Every line in the records below with the string "lane" needs to be copied out.

*DATA SUPPLIED*
_ _ _ _

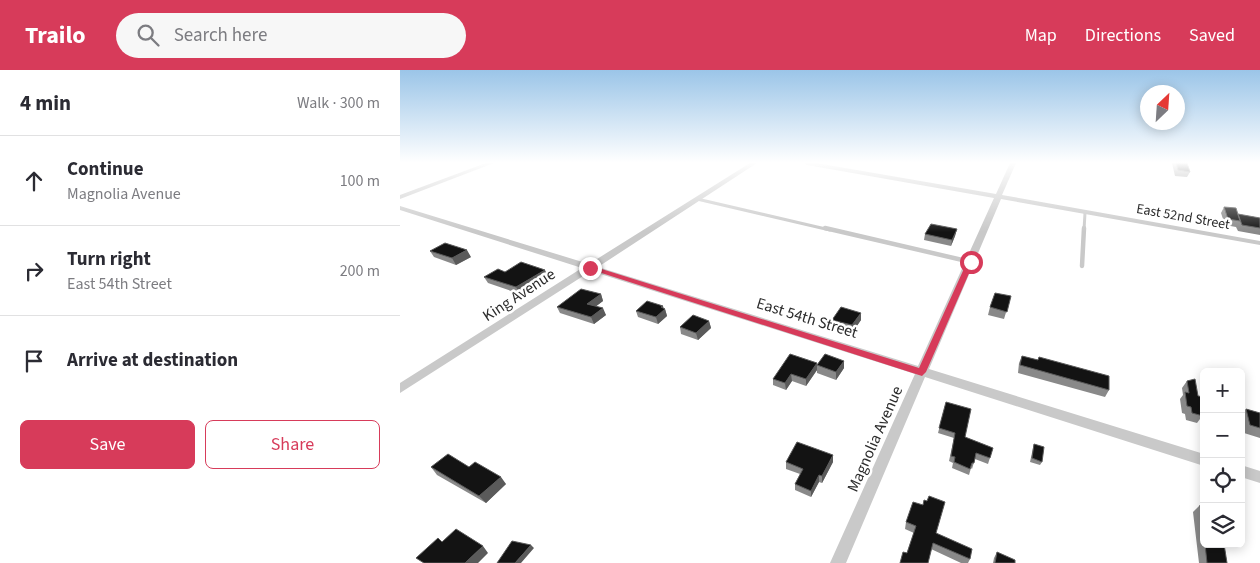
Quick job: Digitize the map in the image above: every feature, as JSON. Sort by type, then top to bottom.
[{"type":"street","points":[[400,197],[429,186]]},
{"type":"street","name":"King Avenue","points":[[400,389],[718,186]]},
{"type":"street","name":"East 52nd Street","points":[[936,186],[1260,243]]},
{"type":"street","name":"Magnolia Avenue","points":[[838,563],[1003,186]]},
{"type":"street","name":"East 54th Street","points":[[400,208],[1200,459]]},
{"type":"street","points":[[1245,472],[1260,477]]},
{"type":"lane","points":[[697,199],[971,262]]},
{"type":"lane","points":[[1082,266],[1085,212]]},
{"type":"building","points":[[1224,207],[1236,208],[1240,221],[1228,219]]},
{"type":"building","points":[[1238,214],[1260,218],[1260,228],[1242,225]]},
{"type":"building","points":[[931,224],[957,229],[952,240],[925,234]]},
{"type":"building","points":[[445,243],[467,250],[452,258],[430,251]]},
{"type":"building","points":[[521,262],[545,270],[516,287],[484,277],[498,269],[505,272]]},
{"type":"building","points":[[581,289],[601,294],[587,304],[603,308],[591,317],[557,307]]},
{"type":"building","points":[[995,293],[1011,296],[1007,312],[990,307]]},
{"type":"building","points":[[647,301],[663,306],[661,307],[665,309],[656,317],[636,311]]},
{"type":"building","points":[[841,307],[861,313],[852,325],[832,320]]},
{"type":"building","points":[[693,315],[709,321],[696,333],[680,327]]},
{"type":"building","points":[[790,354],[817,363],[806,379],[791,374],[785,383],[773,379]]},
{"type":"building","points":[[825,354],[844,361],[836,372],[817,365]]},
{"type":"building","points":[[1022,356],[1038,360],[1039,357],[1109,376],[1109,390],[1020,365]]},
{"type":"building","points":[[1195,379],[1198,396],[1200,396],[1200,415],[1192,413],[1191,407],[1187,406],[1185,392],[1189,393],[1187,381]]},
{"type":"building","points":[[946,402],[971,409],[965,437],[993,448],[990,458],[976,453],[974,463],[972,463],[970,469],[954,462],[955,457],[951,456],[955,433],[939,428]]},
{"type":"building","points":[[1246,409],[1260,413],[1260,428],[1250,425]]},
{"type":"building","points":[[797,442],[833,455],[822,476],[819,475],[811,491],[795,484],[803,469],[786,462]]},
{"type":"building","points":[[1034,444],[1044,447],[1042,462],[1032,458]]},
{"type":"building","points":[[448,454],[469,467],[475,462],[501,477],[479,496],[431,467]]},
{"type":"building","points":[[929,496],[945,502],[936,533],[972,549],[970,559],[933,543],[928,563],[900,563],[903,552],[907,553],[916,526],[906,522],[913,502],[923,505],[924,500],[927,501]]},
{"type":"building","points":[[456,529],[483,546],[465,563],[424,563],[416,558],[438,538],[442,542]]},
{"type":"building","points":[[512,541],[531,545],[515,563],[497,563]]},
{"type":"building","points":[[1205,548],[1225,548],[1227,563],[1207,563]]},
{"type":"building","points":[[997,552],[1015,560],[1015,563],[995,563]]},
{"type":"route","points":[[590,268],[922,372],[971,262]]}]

_ _ _ _

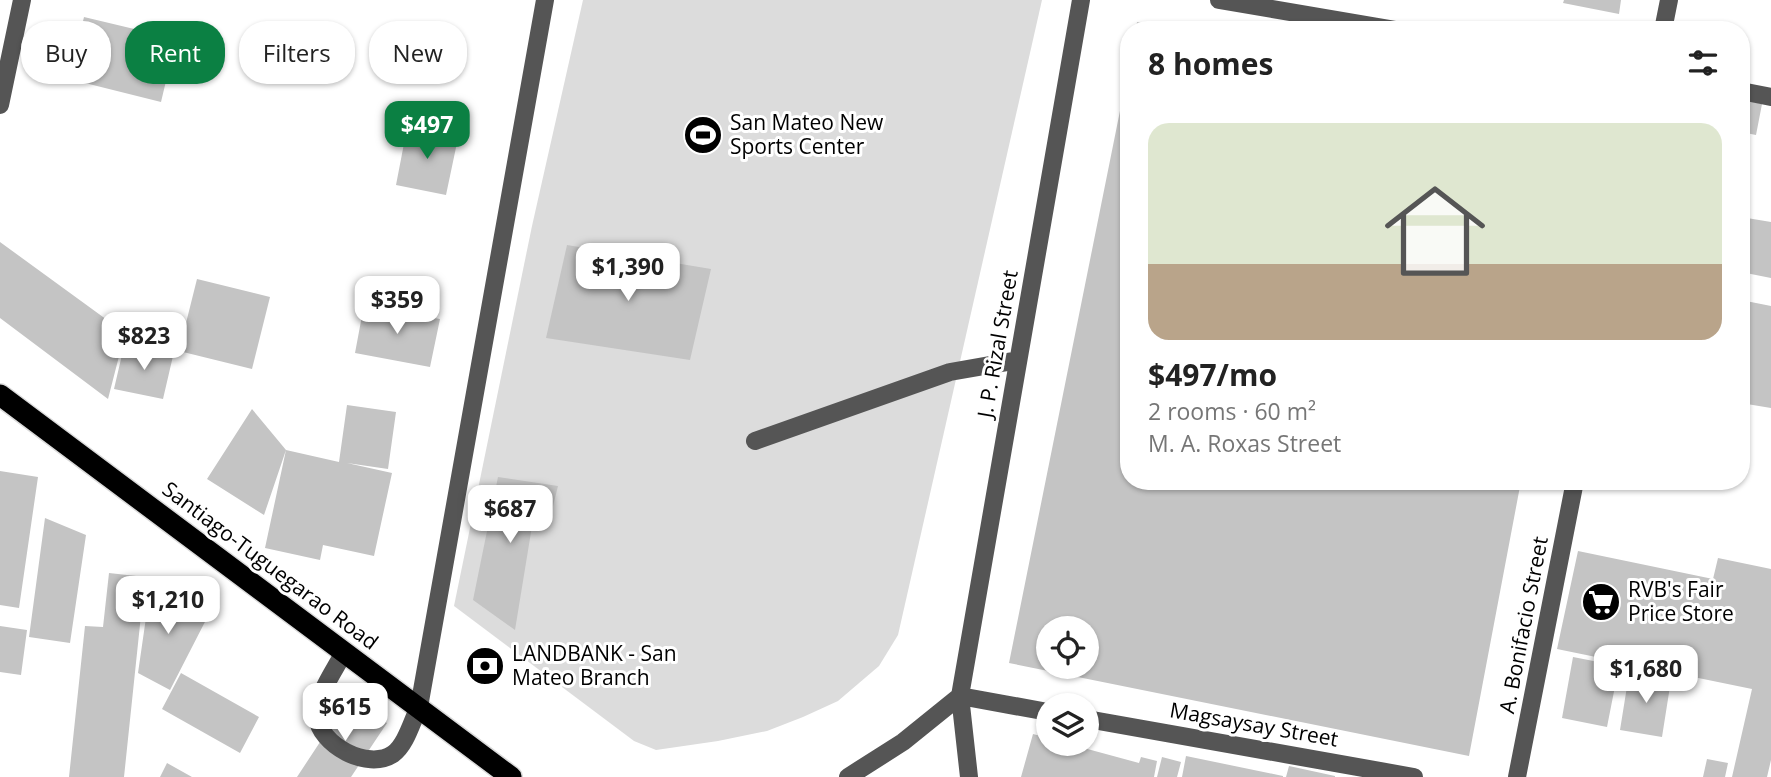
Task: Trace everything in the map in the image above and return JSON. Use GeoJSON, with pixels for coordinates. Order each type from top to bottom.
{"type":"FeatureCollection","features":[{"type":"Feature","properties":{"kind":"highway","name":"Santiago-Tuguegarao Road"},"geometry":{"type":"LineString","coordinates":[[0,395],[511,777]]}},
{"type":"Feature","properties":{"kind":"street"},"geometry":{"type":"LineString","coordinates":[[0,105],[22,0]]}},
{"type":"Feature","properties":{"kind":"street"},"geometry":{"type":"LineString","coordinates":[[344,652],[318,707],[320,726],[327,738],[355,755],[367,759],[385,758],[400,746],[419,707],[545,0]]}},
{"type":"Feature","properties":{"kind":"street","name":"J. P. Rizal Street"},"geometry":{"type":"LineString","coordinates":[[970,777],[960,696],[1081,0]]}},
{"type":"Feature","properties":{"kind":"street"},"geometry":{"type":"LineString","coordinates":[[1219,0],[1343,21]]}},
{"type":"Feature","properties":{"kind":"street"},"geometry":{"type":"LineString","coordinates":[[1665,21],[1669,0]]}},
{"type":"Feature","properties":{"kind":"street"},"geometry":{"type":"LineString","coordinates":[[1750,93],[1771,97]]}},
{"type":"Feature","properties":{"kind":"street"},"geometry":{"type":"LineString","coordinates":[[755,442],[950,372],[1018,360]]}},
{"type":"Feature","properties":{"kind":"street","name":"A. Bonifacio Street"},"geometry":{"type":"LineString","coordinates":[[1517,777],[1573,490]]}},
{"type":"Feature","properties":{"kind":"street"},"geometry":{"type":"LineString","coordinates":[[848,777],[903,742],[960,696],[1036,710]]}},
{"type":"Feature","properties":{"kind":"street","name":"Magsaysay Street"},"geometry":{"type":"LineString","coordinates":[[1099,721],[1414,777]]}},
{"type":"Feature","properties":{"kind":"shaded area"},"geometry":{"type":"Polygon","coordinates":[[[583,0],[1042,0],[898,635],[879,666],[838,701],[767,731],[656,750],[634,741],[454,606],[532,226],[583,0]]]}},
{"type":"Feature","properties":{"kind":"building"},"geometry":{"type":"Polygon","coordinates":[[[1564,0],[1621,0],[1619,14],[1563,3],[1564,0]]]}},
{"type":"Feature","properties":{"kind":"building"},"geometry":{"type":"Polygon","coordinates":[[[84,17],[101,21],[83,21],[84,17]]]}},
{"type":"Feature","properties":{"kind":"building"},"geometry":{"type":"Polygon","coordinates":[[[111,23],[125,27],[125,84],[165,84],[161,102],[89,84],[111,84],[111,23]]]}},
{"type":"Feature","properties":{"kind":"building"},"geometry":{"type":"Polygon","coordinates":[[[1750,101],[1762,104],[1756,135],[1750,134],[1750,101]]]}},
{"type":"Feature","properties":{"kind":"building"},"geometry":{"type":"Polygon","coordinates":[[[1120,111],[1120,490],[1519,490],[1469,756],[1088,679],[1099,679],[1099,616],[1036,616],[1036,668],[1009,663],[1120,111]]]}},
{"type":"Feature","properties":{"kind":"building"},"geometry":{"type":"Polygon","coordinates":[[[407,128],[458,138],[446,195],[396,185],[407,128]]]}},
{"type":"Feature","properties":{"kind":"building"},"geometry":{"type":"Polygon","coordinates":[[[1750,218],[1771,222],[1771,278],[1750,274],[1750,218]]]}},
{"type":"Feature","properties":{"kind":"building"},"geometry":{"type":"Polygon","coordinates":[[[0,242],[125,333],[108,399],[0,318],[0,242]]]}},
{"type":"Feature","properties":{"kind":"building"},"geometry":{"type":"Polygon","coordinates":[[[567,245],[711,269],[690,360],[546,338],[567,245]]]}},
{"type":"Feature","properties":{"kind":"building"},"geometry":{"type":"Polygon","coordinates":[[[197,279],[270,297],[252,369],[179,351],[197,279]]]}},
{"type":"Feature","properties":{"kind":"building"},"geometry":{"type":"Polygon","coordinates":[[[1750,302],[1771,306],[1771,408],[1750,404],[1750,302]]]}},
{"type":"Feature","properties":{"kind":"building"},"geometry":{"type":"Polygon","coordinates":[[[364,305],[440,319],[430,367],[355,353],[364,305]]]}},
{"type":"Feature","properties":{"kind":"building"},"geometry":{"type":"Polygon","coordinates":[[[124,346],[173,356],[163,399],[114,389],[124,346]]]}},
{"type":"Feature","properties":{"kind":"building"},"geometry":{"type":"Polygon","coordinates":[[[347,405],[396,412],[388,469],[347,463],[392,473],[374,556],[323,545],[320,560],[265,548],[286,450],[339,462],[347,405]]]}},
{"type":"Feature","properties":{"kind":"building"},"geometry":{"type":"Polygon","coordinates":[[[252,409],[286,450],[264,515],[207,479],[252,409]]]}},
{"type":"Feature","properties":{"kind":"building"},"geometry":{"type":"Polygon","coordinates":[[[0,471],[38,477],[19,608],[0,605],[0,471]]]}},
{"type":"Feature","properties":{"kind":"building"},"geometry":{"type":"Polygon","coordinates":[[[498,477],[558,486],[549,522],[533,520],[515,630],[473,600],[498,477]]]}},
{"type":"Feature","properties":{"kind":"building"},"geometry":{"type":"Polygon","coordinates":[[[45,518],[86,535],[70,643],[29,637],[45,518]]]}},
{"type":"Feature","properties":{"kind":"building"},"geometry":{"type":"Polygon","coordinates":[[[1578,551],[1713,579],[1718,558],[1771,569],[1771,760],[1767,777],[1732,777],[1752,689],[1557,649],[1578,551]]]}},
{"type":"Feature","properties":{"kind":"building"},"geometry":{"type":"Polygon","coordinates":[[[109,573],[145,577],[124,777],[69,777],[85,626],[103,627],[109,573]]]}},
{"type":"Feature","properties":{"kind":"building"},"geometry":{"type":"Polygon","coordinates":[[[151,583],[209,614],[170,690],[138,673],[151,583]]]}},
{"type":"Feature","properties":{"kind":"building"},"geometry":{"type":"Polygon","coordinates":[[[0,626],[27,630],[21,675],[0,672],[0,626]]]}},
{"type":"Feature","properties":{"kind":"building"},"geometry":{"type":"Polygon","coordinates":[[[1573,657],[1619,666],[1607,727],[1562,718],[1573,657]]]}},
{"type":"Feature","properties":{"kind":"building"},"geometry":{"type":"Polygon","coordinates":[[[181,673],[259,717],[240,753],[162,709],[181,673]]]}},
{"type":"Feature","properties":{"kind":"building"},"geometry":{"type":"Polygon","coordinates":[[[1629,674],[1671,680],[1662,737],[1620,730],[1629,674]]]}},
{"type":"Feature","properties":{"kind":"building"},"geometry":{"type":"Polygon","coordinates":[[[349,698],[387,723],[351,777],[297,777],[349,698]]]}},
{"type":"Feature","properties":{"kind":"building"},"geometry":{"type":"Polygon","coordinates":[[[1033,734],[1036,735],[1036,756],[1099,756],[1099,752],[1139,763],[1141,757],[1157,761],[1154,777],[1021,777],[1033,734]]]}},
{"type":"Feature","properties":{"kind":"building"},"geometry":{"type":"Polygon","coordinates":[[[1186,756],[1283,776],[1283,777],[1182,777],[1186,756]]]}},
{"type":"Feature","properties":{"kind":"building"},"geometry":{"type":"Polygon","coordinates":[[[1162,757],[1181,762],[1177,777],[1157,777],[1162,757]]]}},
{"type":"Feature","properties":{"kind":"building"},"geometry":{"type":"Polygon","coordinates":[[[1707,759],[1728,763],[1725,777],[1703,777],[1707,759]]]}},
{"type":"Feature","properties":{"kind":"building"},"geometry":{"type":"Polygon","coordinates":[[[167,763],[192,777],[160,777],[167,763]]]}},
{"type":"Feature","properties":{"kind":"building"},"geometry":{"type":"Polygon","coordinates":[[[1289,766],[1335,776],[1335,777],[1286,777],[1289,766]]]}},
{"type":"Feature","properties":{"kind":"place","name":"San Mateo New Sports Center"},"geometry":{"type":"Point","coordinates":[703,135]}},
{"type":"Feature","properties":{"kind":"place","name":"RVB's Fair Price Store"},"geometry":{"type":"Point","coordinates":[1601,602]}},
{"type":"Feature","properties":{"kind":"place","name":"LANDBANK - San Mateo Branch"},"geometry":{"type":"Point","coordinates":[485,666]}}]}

_ _ _ _

*RESPONSE TO THIS EXERCISE*
{"type":"lane","points":[[697,199],[971,262]]},
{"type":"lane","points":[[1082,266],[1085,212]]},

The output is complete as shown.